秦天縱躺在床上,聽著斷斷續續的蟲叫蛙鳴,枕著胳膊靜靜合了會兒眼。
不知過了多久,感受到腰腹的溫熱與重量,秦天縱緩緩睜開眼。
只見季月槐跨坐在秦天縱的腰腹,雙手撐著他塊壘分明的結實腹肌,紅著臉道:
“要來嗎?”
季月槐的聲音很輕,像是怕被誰聽了去。領口半敞不敞的,白皙的肌膚若隱若現,叫人勃發出盡數扯開的欲望。
秦天縱頓時血氣下涌,他默不作聲地緊了緊后槽牙。心中起了逗弄的心思,他斂眸看腰,假裝出倦怠的模樣,淡淡地開口:
“不要,我乏了。”
完全出乎意料之外的回答。
季月槐臉上的表情頓時僵住了,唇角不復上揚的弧度,就這樣呆呆地愣住兩秒,然后什么話也沒說,就要翻身下床。
“玩笑話。”秦天縱眼疾手快地拉住季月槐,見好就收,低聲下氣地問道:“往心里去了?”
季月槐掙不脫他的手臂,便直挺挺地往榻上一躺,被褥一拉,闔上眼簾開始睡覺,一副心意已決的架勢。
秦天縱看季月槐真的有些惱了,心知多說無益,事干出真知。于是,他默默掀開被褥,悄無聲息地鉆了進去。
不出片刻,季月槐眼睛閉的好好的,驀然渾身一顫,強壓下即將脫口而出的喘息,他一把抓住秦天縱的馬尾,將此人揪出被窩。
“做什么呢?”
季月槐語氣不似平日的溫和耐心,“早些休息,我也乏了,要睡覺了。”
秦天縱將下巴抵在季月槐的膝蓋處,目光灼灼的看向他,認真道:“你歇息你的,我動我的,兩全其美。”

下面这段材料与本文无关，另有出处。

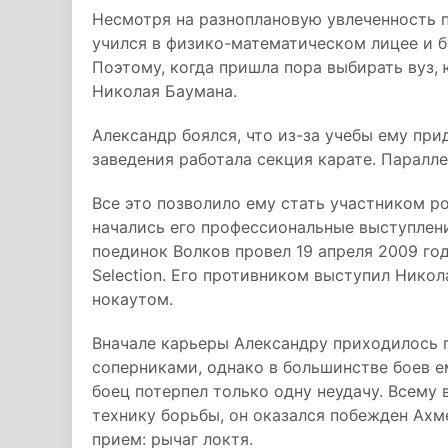
Несмотря на разноплановую увлеченность п
учился в физико-математическом лицее и 
Поэтому, когда пришла пора выбирать вуз,
Николая Баумана.
Александр боялся, что из-за учебы ему при
заведения работала секция карате. Паралл
Все это позволило ему стать участником р
начались его профессиональные выступлен
поединок Волков провел 19 апреля 2009 год
Selection. Его противником выступил Нико
нокаутом.
Вначале карьеры Александру приходилось 
соперниками, однако в большинстве боев е
боец потерпел только одну неудачу. Всему 
технику борьбы, он оказался побежден Ах
прием: рычаг локтя.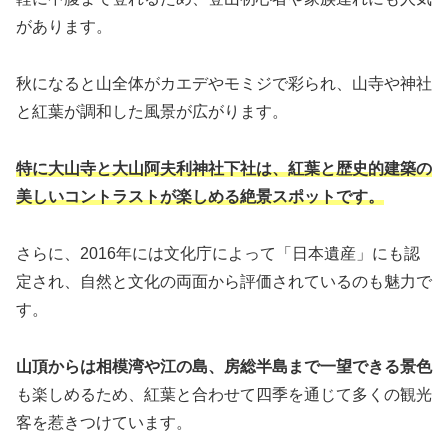
があります。
秋になると山全体がカエデやモミジで彩られ、山寺や神社
と紅葉が調和した風景が広がります。
特に大山寺と大山阿夫利神社下社は、紅葉と歴史的建築の
美しいコントラストが楽しめる絶景スポットです。
さらに、2016年には文化庁によって「日本遺産」にも認
定され、自然と文化の両面から評価されているのも魅力で
す。
山頂からは相模湾や江の島、房総半島まで一望できる景色
も楽しめるため、紅葉と合わせて四季を通じて多くの観光
客を惹きつけています。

季月槐聞言哭笑不得,他想,兩全其美是給你這樣用的嗎。
他輕輕踢了踢秦天縱的肩頭,輕聲道:“好了,先出來再說。”
頓了頓,季月槐又低聲補充道:“這小床可經不起折騰,你……稍微收著點。”
秦天縱看他這樣子心里癢癢,忍不住又皮嘴子:“哪里收著?”
季月槐被噎的說不出話,他散開如瀑長發,拾起發帶往旁邊一扔,橫了秦天縱一眼:
“你說呢。”
……
翌日,腰酸腿抽筋的季月槐躺在搖椅上,一旁的秦天縱則是格外神采奕奕,勤勤懇懇地幫他按摩加捶背。
地里的蘿卜終于冒出了綠油油的葉子,看著非常喜人。季月槐心里盤算著,蘿卜豐收后要拿來燉排骨湯喝。

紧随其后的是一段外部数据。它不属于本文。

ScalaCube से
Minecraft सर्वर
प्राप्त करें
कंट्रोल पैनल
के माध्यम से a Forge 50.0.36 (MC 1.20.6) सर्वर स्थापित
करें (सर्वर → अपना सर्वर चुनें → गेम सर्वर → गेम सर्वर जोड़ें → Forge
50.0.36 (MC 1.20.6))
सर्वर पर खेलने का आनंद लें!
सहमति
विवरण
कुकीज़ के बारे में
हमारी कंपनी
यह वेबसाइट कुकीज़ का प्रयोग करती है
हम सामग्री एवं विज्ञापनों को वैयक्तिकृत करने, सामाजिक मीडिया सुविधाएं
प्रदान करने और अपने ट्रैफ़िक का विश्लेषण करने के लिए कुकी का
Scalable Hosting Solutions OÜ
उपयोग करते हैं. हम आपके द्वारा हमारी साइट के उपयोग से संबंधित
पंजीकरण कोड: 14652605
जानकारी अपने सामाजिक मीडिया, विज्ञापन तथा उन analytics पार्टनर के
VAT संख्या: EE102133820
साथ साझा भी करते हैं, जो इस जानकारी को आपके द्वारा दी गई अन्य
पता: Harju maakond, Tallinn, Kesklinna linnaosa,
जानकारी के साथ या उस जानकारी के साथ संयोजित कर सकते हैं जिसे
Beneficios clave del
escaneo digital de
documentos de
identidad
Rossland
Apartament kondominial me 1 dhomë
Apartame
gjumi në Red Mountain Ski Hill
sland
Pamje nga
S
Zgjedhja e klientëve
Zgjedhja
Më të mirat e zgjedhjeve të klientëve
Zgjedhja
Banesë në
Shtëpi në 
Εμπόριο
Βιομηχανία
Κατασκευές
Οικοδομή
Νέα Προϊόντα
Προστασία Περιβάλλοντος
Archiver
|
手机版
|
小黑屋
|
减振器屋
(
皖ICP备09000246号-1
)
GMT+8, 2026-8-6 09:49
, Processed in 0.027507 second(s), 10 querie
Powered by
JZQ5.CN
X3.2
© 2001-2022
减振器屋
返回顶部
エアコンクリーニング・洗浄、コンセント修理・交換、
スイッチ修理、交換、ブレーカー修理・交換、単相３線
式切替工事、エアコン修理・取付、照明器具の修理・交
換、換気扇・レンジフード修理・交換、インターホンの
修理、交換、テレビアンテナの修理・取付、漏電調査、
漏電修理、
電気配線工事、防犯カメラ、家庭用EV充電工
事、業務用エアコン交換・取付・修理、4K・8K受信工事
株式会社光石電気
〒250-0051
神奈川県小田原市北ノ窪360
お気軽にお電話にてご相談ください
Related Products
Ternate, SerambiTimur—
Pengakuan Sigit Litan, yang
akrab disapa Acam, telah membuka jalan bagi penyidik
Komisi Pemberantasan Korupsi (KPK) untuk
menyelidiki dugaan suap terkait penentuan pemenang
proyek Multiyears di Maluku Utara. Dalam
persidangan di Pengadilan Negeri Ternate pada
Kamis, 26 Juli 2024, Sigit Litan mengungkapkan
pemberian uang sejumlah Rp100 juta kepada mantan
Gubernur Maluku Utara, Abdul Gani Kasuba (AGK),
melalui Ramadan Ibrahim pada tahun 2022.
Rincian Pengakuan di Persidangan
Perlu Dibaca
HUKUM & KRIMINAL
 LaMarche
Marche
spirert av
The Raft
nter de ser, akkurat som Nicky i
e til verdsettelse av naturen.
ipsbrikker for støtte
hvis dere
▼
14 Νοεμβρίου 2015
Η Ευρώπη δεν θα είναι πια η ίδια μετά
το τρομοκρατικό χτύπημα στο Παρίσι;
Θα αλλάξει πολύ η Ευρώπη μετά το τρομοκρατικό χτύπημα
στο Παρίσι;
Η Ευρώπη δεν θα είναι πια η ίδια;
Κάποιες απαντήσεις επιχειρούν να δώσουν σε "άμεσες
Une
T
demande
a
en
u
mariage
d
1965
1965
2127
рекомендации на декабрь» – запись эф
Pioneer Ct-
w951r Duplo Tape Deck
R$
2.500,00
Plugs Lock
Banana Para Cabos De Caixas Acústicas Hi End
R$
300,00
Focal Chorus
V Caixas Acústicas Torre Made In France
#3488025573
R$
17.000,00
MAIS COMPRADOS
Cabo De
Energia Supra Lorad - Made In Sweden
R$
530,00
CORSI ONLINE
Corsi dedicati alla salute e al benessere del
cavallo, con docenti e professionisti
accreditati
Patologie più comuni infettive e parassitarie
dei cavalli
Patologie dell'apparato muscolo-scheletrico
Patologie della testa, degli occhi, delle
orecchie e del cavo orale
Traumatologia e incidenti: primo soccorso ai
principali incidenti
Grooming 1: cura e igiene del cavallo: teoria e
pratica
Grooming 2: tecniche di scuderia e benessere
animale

春風又綠桃溪村,熬過漫長的寒冬,萬物都蓬發出勃勃生機,暖融融的晴光正正好。
季月槐很想在這兒多待一會兒,可惜時間不允許。
再過些日子,他們倆得進城了。
第53章
“這顏色真稱你。”
綾羅裁就, 繡工極細,依舊是清潤的水綠色,領口還繡著金絲勾勒的朵朵槐花, 一打眼就知是上乘貨。
季月槐低頭看這身新做的衣裳, 不由得伸手摸了摸料子,自虧道:“粗布衣裳穿久了, 現在穿上這身還真有點不習慣呢,還是與閑云野鶴作伴最自在。”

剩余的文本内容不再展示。